**REQUIRED WORK:** Change "OpenCV orientation" to "OpenCV convention" wherever it appears in the records and give the lines again with nothing else altered. Leave the pictures out of your answer.

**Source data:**
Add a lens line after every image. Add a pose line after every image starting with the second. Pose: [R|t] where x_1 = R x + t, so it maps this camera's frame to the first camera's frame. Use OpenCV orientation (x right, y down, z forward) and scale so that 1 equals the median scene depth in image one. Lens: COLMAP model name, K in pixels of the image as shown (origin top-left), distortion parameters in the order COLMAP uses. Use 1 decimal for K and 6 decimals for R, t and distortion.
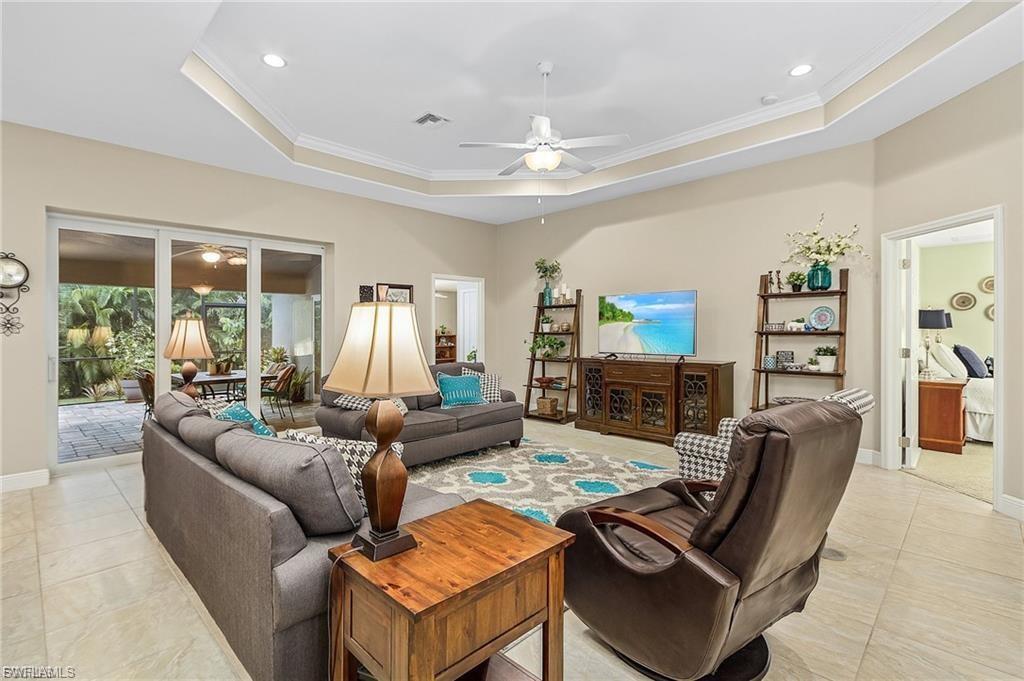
lens RADIAL K [[473.7, 0, 478.7], [0, 473.7, 334.3], [0, 0, 1]] dist [0.001568, 0.000130]
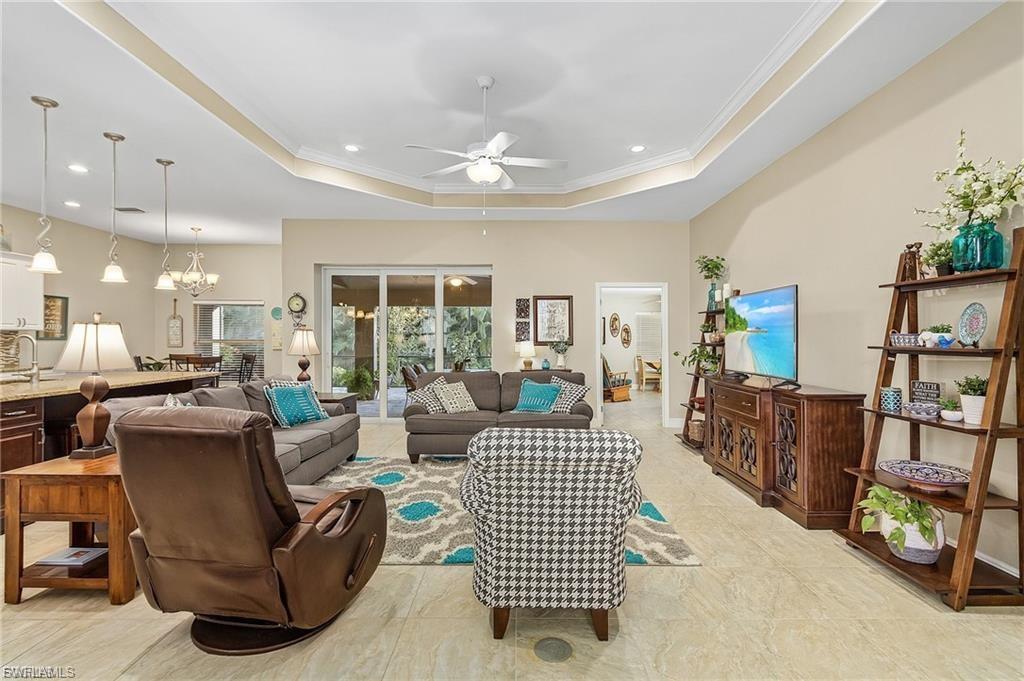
lens RADIAL K [[469.7, 0, 507.6], [0, 469.7, 333.6], [0, 0, 1]] dist [-0.001564, -0.000394]
pose [[0.723460, 0.001826, -0.690364, 0.676081], [-0.015398, 0.999790, -0.013492, -0.007560], [0.690195, 0.020391, 0.723336, 0.243322]]
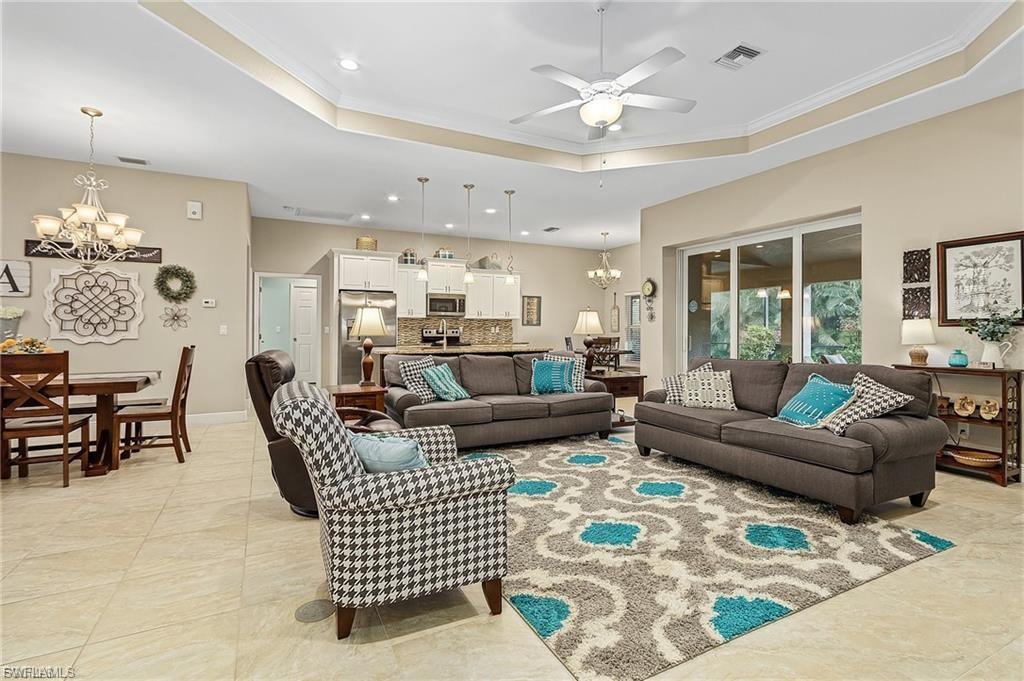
lens RADIAL K [[469.7, 0, 507.6], [0, 469.7, 333.6], [0, 0, 1]] dist [-0.001564, -0.000394]
pose [[-0.275960, 0.016099, -0.961034, 0.781237], [-0.006921, 0.999801, 0.018736, 0.011439], [0.961144, 0.011821, -0.275794, 0.844014]]
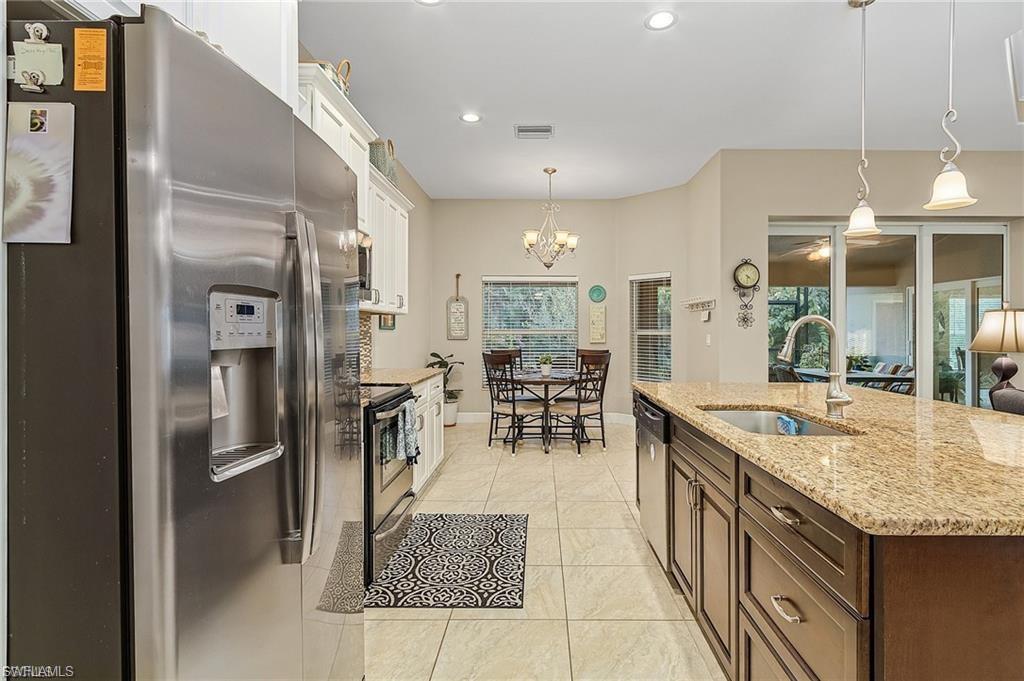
lens RADIAL K [[500.9, 0, 543.0], [0, 500.9, 338.1], [0, 0, 1]] dist [0.001455, 0.000026]
pose [[0.722639, 0.019657, -0.690946, -0.444806], [-0.013736, 0.999807, 0.014077, 0.013398], [0.691089, -0.000682, 0.722769, -0.233927]]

**EXERCISE OUTPUT:**
Add a lens line after every image. Add a pose line after every image starting with the second. Pose: [R|t] where x_1 = R x + t, so it maps this camera's frame to the first camera's frame. Use OpenCV convention (x right, y down, z forward) and scale so that 1 equals the median scene depth in image one. Lens: COLMAP model name, K in pixels of the image as shown (origin top-left), distortion parameters in the order COLMAP uses. Use 1 decimal for K and 6 decimals for R, t and distortion.
lens RADIAL K [[473.7, 0, 478.7], [0, 473.7, 334.3], [0, 0, 1]] dist [0.001568, 0.000130]
lens RADIAL K [[469.7, 0, 507.6], [0, 469.7, 333.6], [0, 0, 1]] dist [-0.001564, -0.000394]
pose [[0.723460, 0.001826, -0.690364, 0.676081], [-0.015398, 0.999790, -0.013492, -0.007560], [0.690195, 0.020391, 0.723336, 0.243322]]
lens RADIAL K [[469.7, 0, 507.6], [0, 469.7, 333.6], [0, 0, 1]] dist [-0.001564, -0.000394]
pose [[-0.275960, 0.016099, -0.961034, 0.781237], [-0.006921, 0.999801, 0.018736, 0.011439], [0.961144, 0.011821, -0.275794, 0.844014]]
lens RADIAL K [[500.9, 0, 543.0], [0, 500.9, 338.1], [0, 0, 1]] dist [0.001455, 0.000026]
pose [[0.722639, 0.019657, -0.690946, -0.444806], [-0.013736, 0.999807, 0.014077, 0.013398], [0.691089, -0.000682, 0.722769, -0.233927]]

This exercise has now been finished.